File metadata and controls

65 lines (38 loc) · 2.71 KB

OCF Project: Forecasting Next Day Carbon Intensity

Task Overview

The goal of this project is to forecast the carbon intensity of the electricity grid for the next 24 hours in 30-minute intervals (48 predictions). The model uses previous energy demand and generation forecasts to predict future carbon intensity, contributing to better grid management, reduced carbon emissions, and greater use of renewable energy sources.

Repository Structure

  • EDA and Modelling Notebooks: Available in the notebooks directory for clarity in presenting code and results. Once finalized, the code will be moved to .py scripts for production.
  • Download Script: The script for downloading generation mix data can be found in download_generation_mix.py.

Running Files

  • A conda environment can be created by running bash setup.sh.

Forecast Features Used

  • Energy demand
  • Renewable energy production
  • Date-time features (hour and minute)
  • Lag features

Feature Picture

Extra Features

  • Energy Generation Mix Forecasts: Data from the UK grid, including renewables, nuclear, and fossil fuels, sourced from carbonintensity.org.uk.

Key Considerations

  • Stationarity and Seasonality: The data exhibits daily and monthly patterns that affect model performance.
  • Model Generalization: Implemented time-based cross-validation to ensure that the model generalizes well.

Cross-Validation Plot

Results

  1. Baseline Model (XGBoost):

    • RMSE: 28.8 gCO₂/kWh
    • MAPE: 17.1%
  2. Improved Model (with generation mix forecasts):

    • RMSE: 10.6 gCO₂/kWh
    • MAPE: 5.7%

Second Best Model Best Model

Next Steps

More Data

  • Scale Limitation: We trained the model with only 10 months of data. More data could lead to improved lag features, better testing, and generalization.

Autoregressive Prediction

  • Model Exploration: I considered using autoregressive models but was cautious about error propagation. After reviewing literature, LSTM models and large ensemble approaches are often used for such sequential data, showing better results for long-term predictions.
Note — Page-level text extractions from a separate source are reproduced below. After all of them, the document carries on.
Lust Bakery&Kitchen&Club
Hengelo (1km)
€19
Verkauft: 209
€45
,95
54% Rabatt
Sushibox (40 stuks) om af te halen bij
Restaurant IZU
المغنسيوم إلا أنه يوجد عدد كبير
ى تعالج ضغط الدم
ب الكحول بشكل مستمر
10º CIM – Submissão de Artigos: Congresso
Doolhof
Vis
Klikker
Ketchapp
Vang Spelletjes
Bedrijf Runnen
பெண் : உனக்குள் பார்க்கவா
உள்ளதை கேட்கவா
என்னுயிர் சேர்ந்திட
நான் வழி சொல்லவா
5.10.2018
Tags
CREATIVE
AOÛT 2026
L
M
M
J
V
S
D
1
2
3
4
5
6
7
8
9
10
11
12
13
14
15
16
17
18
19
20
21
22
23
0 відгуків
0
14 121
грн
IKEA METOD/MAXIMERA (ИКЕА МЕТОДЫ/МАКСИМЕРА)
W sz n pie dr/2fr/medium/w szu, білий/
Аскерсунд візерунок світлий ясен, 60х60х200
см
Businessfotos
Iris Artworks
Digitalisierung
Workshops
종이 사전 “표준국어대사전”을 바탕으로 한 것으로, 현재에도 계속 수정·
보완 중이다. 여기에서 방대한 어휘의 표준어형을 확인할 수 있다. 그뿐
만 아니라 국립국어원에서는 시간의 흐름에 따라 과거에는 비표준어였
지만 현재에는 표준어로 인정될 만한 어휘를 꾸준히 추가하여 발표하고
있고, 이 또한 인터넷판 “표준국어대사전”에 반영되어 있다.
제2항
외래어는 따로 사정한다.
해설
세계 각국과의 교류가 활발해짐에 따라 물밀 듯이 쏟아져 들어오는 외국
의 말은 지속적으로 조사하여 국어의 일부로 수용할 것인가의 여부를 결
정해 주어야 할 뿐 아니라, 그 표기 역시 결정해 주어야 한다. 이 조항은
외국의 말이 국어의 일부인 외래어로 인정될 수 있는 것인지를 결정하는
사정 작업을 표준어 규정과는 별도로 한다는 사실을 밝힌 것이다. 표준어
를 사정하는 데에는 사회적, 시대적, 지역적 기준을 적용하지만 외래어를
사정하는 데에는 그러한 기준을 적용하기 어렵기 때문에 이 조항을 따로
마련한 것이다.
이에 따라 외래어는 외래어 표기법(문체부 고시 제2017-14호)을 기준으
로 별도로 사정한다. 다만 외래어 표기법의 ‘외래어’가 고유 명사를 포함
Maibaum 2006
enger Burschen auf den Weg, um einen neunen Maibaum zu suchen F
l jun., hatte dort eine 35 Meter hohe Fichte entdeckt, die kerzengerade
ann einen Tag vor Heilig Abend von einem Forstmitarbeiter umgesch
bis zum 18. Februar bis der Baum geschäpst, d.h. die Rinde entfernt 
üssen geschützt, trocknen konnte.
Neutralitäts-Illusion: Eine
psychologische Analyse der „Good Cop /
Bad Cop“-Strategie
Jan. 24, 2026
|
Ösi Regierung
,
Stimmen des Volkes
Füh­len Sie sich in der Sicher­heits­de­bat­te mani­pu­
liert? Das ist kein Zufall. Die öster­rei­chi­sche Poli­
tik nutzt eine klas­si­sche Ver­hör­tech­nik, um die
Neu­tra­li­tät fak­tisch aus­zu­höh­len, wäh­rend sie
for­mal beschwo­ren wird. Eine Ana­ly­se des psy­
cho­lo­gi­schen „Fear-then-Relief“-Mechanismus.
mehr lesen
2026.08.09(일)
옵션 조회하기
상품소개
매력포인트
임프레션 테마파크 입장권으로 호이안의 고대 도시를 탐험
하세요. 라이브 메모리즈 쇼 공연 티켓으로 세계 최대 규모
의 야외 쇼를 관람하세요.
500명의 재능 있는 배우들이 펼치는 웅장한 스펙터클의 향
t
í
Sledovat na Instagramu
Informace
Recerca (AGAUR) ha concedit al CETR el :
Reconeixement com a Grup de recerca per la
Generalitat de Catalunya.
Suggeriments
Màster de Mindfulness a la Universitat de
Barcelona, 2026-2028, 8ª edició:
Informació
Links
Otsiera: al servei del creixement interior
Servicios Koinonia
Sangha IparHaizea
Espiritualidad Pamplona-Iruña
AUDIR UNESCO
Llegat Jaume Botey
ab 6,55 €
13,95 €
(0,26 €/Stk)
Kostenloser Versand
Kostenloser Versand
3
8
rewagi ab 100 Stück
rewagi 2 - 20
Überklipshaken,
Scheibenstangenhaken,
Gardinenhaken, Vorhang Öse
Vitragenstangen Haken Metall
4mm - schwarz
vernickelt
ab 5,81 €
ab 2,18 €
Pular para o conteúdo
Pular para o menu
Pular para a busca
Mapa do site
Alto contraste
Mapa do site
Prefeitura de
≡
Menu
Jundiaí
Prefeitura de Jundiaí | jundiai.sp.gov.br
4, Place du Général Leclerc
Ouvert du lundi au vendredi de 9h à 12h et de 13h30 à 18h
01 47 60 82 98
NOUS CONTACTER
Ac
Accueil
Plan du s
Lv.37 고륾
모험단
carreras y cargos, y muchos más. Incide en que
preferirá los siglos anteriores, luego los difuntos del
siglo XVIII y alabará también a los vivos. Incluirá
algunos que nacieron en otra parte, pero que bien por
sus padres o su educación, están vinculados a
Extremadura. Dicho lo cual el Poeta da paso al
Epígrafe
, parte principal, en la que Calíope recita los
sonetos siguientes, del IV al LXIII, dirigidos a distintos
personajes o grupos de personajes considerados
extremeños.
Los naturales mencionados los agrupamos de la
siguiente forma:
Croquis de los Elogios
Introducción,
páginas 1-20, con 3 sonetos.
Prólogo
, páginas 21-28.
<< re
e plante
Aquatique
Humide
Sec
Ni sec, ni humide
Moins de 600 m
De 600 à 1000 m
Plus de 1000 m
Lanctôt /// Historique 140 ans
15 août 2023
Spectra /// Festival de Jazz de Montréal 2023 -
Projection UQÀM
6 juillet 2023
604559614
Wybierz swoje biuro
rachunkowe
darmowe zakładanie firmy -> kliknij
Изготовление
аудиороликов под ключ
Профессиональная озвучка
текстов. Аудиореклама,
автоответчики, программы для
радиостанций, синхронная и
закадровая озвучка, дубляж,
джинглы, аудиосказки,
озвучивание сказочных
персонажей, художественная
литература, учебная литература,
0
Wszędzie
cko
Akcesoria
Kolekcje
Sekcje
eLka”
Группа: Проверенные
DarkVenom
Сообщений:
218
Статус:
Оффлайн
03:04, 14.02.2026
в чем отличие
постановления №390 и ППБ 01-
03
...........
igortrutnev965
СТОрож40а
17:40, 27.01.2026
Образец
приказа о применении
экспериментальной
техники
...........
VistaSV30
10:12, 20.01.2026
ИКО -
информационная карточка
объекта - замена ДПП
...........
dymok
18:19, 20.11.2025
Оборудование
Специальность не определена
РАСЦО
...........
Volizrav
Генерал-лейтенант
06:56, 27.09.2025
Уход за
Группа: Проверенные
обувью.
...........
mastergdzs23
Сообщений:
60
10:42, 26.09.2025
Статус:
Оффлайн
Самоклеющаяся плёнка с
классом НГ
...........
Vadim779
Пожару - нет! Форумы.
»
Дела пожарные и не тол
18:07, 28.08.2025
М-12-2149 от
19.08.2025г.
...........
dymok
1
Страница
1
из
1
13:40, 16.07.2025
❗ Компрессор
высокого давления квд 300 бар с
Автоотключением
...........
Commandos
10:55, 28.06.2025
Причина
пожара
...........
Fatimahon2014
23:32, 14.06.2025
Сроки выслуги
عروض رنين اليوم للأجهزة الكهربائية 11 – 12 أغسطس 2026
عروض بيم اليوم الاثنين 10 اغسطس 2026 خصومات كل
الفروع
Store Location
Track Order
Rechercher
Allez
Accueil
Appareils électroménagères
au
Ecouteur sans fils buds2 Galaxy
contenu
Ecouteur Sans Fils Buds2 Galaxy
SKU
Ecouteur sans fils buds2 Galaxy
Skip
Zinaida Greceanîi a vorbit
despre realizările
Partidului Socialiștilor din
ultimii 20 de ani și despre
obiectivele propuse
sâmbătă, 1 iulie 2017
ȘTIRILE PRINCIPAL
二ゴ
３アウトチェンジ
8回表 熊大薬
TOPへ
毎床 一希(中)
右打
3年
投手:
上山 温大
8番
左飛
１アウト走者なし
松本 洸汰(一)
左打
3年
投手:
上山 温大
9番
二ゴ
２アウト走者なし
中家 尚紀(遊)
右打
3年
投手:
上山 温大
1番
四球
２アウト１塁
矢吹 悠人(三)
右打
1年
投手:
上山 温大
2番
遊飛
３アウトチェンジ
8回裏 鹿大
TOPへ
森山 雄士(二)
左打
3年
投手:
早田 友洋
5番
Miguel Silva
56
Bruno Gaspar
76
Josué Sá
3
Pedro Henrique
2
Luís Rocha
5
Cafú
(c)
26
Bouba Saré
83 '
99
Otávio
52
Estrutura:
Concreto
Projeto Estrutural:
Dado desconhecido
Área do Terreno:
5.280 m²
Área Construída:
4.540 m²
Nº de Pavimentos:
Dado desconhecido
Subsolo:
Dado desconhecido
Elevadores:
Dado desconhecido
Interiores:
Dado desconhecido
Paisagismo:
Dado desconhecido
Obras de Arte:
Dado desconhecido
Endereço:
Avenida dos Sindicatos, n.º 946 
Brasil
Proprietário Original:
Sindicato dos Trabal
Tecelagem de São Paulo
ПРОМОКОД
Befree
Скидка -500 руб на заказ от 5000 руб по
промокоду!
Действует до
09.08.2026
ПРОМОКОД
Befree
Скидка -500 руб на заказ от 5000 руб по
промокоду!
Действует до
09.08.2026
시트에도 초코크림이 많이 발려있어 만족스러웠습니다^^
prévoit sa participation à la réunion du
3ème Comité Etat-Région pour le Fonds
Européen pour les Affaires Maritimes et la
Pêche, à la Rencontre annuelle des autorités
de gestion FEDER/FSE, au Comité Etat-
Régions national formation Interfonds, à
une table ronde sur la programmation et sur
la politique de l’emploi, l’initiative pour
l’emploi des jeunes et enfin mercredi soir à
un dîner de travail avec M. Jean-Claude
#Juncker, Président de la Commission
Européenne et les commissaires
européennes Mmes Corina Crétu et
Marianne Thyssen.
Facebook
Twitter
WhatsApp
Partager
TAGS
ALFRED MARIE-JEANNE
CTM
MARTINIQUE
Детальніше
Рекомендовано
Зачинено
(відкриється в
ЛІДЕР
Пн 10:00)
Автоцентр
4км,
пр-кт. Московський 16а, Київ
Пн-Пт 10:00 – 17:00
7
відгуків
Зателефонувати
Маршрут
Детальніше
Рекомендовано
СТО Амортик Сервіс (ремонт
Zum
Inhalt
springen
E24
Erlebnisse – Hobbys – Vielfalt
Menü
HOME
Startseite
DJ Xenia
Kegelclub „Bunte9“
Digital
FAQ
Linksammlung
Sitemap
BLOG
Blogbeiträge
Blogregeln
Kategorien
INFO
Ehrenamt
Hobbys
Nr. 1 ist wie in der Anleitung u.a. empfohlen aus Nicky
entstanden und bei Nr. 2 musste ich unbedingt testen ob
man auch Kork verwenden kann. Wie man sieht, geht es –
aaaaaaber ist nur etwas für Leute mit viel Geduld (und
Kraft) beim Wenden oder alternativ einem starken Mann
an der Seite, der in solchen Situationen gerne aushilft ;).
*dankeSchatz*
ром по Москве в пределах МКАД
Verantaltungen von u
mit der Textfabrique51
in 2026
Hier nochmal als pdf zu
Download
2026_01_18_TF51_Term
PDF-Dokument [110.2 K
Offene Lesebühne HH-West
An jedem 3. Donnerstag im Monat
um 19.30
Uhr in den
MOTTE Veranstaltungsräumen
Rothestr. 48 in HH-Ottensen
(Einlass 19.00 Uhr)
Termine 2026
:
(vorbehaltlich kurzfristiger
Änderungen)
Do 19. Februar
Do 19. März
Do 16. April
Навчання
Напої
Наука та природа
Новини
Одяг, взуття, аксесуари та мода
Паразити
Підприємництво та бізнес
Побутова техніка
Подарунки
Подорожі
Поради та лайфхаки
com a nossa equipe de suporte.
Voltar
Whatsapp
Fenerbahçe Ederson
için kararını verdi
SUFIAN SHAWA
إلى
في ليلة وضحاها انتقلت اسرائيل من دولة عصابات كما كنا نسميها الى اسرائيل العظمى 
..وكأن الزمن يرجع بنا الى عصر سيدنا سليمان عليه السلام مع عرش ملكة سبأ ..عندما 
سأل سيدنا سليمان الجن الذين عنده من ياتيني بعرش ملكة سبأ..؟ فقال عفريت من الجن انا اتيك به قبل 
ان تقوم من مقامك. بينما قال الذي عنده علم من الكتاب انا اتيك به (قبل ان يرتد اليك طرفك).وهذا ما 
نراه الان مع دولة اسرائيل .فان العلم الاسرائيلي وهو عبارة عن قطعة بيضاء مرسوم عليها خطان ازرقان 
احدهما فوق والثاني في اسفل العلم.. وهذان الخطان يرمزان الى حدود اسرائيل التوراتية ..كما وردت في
    Reference: Ramesh Group Paper

Feature Engineering Improvements

  • Statistical Models: I attempted statistical models like SARIMA, but poor results were likely due to stationarity constraints and seasonal fluctuations.
  • Additional Features: Future plans include adding weather forecasts to incorporate external factors, which could provide valuable insights for next-day predictions.